もう一つはフェイスマスク市場でのシェア拡大です。フェイスマスク市場は現在、年率20%台で拡大しており、2030年には1兆円規模になると言われています。この市場でダイワボウを代表する商品を作ることが必要です。

齋藤
除菌シートといった用途でも加工会社や製品メーカーと協働して市場開拓することが欠かせません。既に海外でも中国の病院向け除菌クロスなどの提案を進めています。

 


女性活用や働き方改革は時代の必然
まずは自分の意識改革が必要

─ “働き方改革”の重要性が指摘されています。皆さんが考える“働き方改革”は、どのように取り組みますか。

西村
最近、子供が産まれました。それに伴い、休暇を取ることも増えているのですが、部署の中でワークシェアリングできる体制を作る必要があると実感しています。また、業務内容が重複しているものについては、整理して効率化することが必要です。

音田
私自身は有給休暇も比較的しっかりと取っている方だと思います。10年前と比べると退社する時間も全体的に早くなっていることを感じます。そうするためには、業務時間中にどれだけ集中して仕事ができるかが重要でしょう。まずは先輩社員が率先し、定時になれば早く帰るなど、できることから始めることで若い社員の意識改革が進むのではないでしょうか。また、私も子供が産まれてから改めて、託児所など設備の必要性を感じています。
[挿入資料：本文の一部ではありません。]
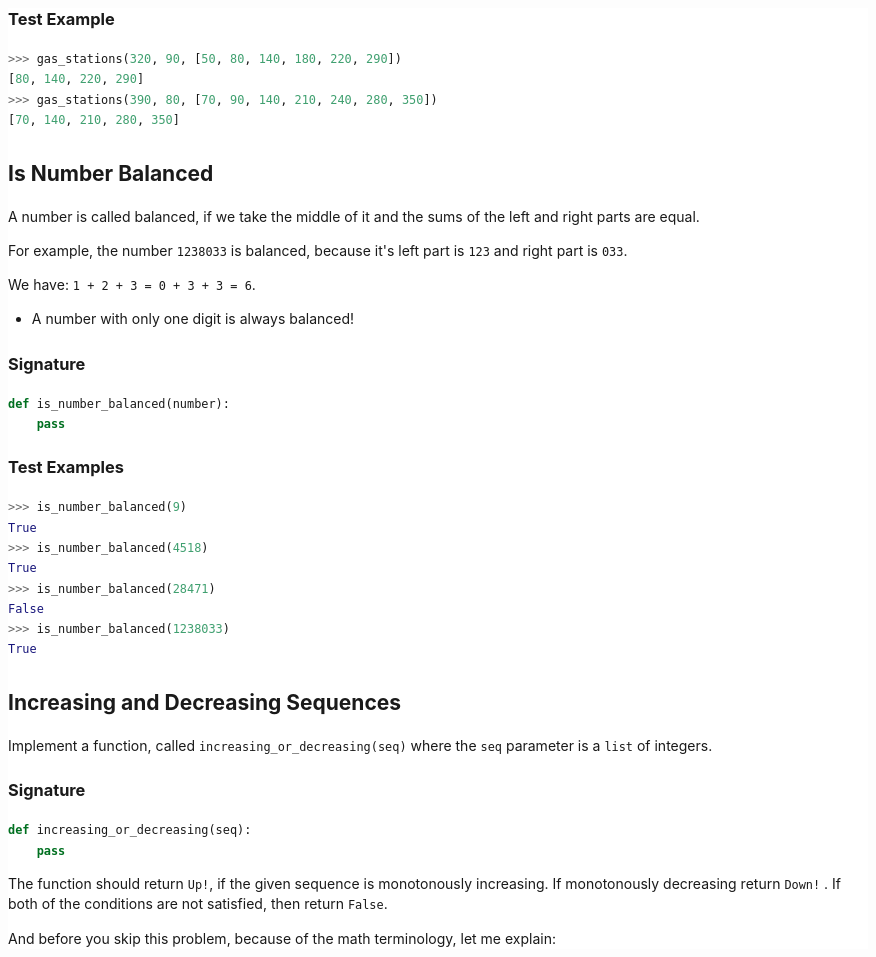 ### Test Example
```python
>>> gas_stations(320, 90, [50, 80, 140, 180, 220, 290])
[80, 140, 220, 290]
>>> gas_stations(390, 80, [70, 90, 140, 210, 240, 280, 350])
[70, 140, 210, 280, 350]
```

## Is Number Balanced
A number is called balanced, if we take the middle of it and the sums of the left and right parts are equal.

For example, the number `1238033` is balanced, because it's left part is `123` and right part is `033`.

We have: `1 + 2 + 3 = 0 + 3 + 3 = 6`.

* A number with only one digit is always balanced!

### Signature
```python
def is_number_balanced(number):
    pass
```

### Test Examples
```python
>>> is_number_balanced(9)
True
>>> is_number_balanced(4518)
True
>>> is_number_balanced(28471)
False
>>> is_number_balanced(1238033)
True
```

## Increasing and Decreasing Sequences

Implement a function, called `increasing_or_decreasing(seq)` where the `seq` parameter is a `list` of integers.

### Signature
```python
def increasing_or_decreasing(seq):
    pass
```

The function should return `Up!`, if the given sequence is monotonously increasing.
If monotonously decreasing return `Down!` .
If both of the conditions are not satisfied, then return `False`.

And before you skip this problem, because of the math terminology, let me explain:
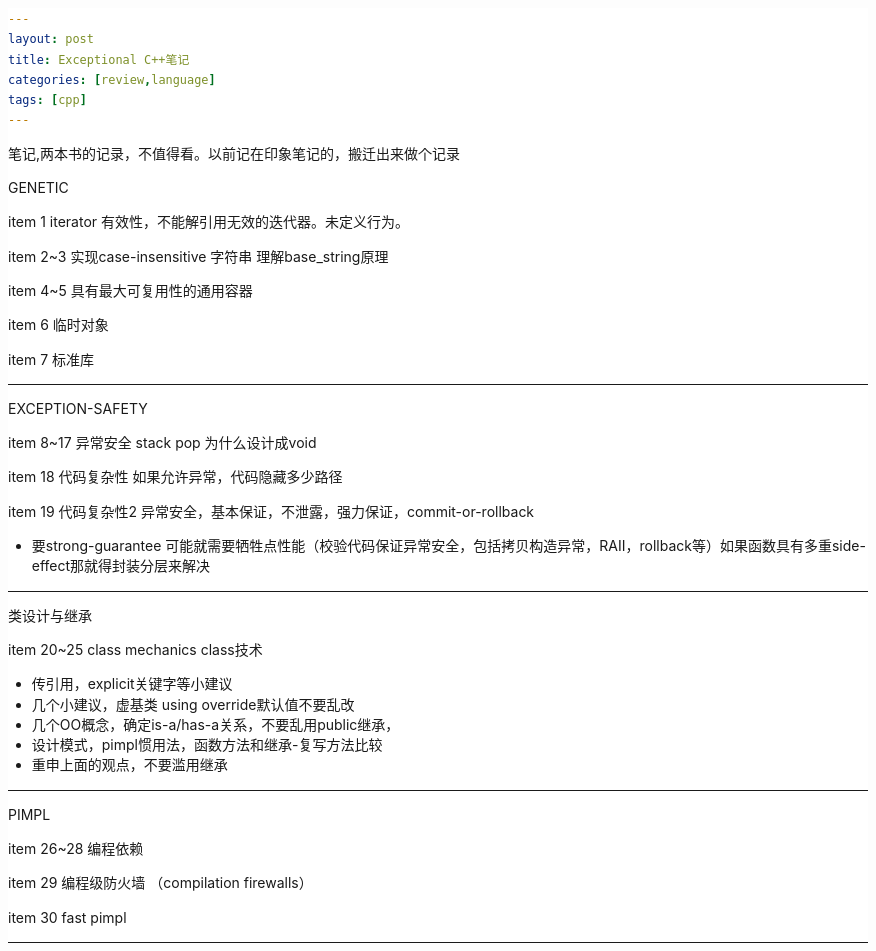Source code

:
 ```yaml
---
layout: post
title: Exceptional C++笔记
categories: [review,language]
tags: [cpp]
---
```


笔记,两本书的记录，不值得看。以前记在印象笔记的，搬迁出来做个记录





GENETIC

item 1 iterator 有效性，不能解引用无效的迭代器。未定义行为。

item 2~3 实现case-insensitive 字符串 理解base_string<T>原理

item 4~5 具有最大可复用性的通用容器

item 6 临时对象

item 7 标准库

------

EXCEPTION-SAFETY

item 8~17 异常安全 stack pop 为什么设计成void 

item 18 代码复杂性 如果允许异常，代码隐藏多少路径

item 19 代码复杂性2 异常安全，基本保证，不泄露，强力保证，commit-or-rollback

- 要strong-guarantee 可能就需要牺牲点性能（校验代码保证异常安全，包括拷贝构造异常，RAII，rollback等）如果函数具有多重side-effect那就得封装分层来解决

------

类设计与继承

item 20~25 class mechanics class技术 

- 传引用，explicit关键字等小建议
- 几个小建议，虚基类 using override默认值不要乱改
-  几个OO概念，确定is-a/has-a关系，不要乱用public继承，
-  设计模式，pimpl惯用法，函数方法和继承-复写方法比较
- 重申上面的观点，不要滥用继承

------

PIMPL

item 26~28 编程依赖

item 29 编程级防火墙 （compilation firewalls）

item 30 fast pimpl

------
実際に海外では託児所を持つ企業も多く存在し、日本もそういった会社が増えれば、子育て世代の大きな力になると思います。

城市
団塊世代は仕事中心の生活が当たり前でしたが、若い社員たちは仕事以外に個人の時間も大切にしたいと思っています。働き方改革という観点では、もう少しフレックスな勤務形態があってもいいのかもしれません。

河野
私は当社で初めての女性営業職として採用されました。そういった人は今後も増えてくるだろうし、いずれは管理職になる人も出てくるでしょう。しかし、今の働き方では女性が管理職の仕事をこなすのは難しいと感じます。だからこそ会社のサポートが必要だと思います。

楢﨑
私が入社した頃は、まだまだ根性論の時代でした。そういった雰囲気の中で育ってきた世代としては、自分自身の意識改革が必要だと思います。海外企業では女性マネージャーが非常に多いです。日本はもっと女性が活躍できる仕組みづくりが必要でしょう。今後、日本は人手不足がますます深刻になっていきます。働き方改革や女性の活躍というのは必然なのだと思います。
 

 

─ 本日はありがとうございました。